Harper and Brothers have added to their ‘Hobby’ books Gardening as a Hobby, by Allen W. Edminster. The book is addressed to amateurs, though happily not to morons, and is especially compact and intelligent, with clear, full listings and good cataloguing. A lot of useful ground is covered in a small book, even including such newfangled ideas as glass wool for winter mulch and the Boyce Thompson method of chemical propagation.
You may already have seen The Garden Dictionary, edited by Norman Taylor. This greenbound giant has been compiled, cross-indexed, cheeked, and edited so superbly that it amounts to a ‘must’ for a garden library. With so much included in the encyclopædia, perhaps it’s ungratefully captious to remark that soilless growth, for example, is not mentioned. Maybe it does n’t need to be. When all the present formulas are proved obsolete, the wealth of basic information in the Dictionary will still be accurate.
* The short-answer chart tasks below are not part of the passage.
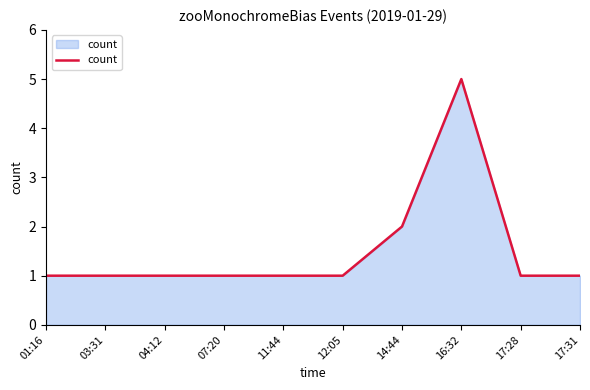

What is the sum of the values at 14:44 and 07:20?

3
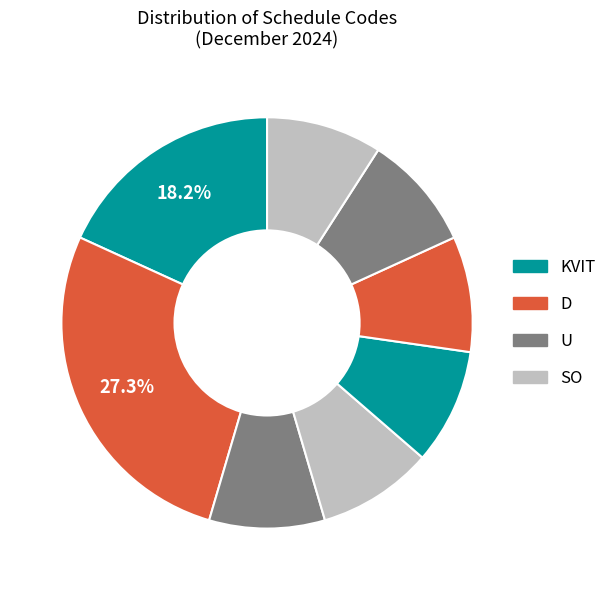

To the nearest percent, what is the difference between the largest and smallest slice percentages?

18%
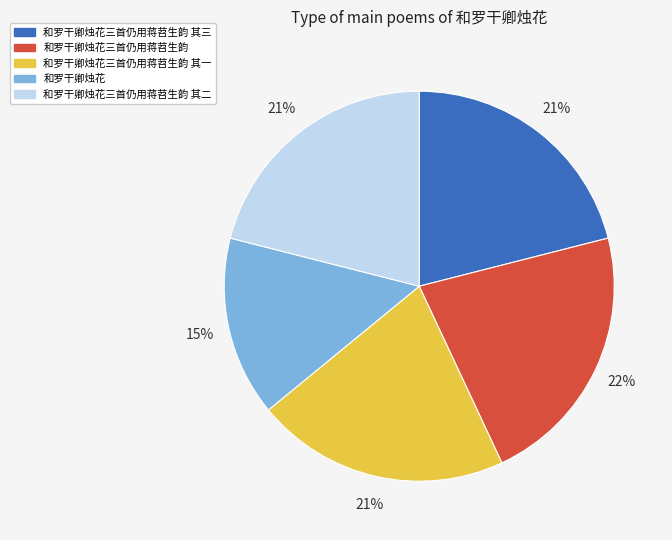

To the nearest percent, what portion does 和罗干卿烛花三首仍用蒋苕生韵 其三 represent?

21%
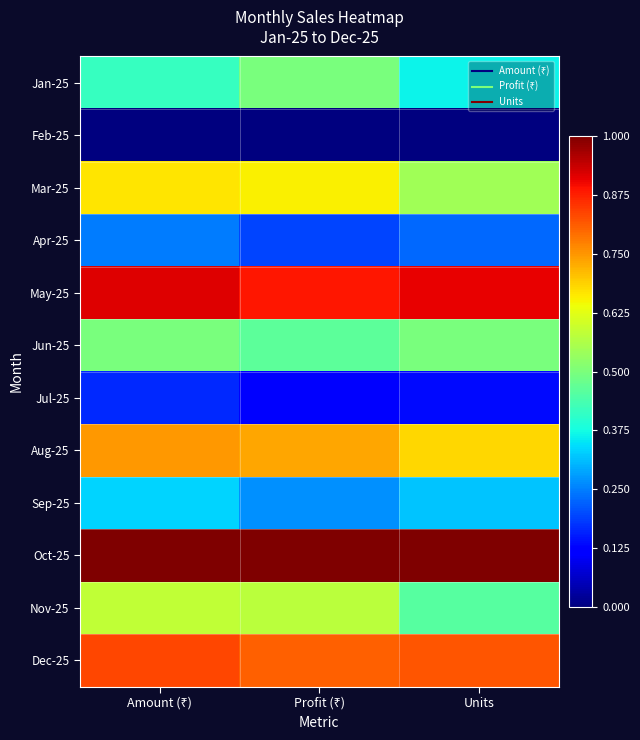

Which has a higher value, Profit (₹) or Units?

Profit (₹)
The Gardener’s Omnibus, gathered by E. I. Farrington, certainly beats out the Dictionary. Short essays on special subjects by hundreds of authorities are bound together by the author’s comment. (Incidentally, there are several pieces by the lady who once did a book on crossbreeding which seemed to have been written by Freud and Boccaccio in collaboration and is still standard reference.) Comparing the Dictionary and the Omnibus is invidious. They both have everything from kneeling mats to greenhouses. The only choice is to buy the two of them.
Well, good luck. Always cull your Heavenly Blue seeds and put soap under your fingernails.
FRANCES WOODWARD
Sundials: How to Know, Use and Make Them, by R. Newton Mayall and Margaret L. Mayall. Hale, Cushman & Flint, $2.00.
Hedges, Screens and Windbreaks,by Donald Wyman. Whittlesey House, $2.75.
A Gardener’s Progress, by Fred Stoker. Putnam, $5.00.
Bees in the Garden and Honey in the Larder,by Mary Louise Coleman. Doubleday, Doran, $1.75.
Gardening as a Hobby,by Allen W. Edminster. Harpers, $2.00.
The Garden Dictionary,edited by Norman Taylor. Houghton Mifflin, $7.50.
The Gardener’s Omnibus,edited by E. I. Farrington. Hale, Cushman & Flint, $3.75.